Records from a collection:
+ + + + +

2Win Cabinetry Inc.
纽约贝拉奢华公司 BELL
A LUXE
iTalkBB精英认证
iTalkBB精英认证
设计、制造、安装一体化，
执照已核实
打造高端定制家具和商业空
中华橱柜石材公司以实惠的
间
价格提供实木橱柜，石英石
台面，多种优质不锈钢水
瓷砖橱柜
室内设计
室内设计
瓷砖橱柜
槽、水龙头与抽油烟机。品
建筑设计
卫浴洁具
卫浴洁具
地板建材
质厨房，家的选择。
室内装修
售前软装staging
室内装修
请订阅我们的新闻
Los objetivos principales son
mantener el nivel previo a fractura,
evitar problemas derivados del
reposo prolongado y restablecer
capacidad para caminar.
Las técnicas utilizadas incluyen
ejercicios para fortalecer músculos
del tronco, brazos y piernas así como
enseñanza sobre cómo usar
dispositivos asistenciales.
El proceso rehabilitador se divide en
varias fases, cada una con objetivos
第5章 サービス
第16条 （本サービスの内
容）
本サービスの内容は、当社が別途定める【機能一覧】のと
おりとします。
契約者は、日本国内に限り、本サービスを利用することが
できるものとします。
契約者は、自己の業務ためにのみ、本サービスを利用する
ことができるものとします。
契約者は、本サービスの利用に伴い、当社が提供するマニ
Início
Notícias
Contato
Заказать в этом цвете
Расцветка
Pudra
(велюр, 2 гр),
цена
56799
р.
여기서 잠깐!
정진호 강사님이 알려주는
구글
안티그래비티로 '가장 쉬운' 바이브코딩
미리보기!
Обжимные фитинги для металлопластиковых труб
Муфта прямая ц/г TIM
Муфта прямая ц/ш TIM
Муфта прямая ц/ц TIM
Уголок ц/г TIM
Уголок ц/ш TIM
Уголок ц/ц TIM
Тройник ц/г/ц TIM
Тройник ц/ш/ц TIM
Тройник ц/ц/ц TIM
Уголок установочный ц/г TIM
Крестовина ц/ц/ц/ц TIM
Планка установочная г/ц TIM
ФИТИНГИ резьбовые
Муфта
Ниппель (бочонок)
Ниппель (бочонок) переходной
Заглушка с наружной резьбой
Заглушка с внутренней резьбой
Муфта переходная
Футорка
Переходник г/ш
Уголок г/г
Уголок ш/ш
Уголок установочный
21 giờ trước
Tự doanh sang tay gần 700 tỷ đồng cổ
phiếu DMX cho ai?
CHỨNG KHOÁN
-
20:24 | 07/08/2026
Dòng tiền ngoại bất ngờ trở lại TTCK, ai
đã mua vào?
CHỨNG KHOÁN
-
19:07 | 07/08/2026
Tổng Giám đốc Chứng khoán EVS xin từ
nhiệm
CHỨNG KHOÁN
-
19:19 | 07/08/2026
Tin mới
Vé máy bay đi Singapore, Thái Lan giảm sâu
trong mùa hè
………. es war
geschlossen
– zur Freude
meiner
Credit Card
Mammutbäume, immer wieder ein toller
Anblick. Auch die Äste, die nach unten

+ + + + +

→ Task statement
Which lines in the entries above contain "бочонок"? Pull each of them out.

→ Problem solution
Ниппель (бочонок)
Ниппель (бочонок) переходной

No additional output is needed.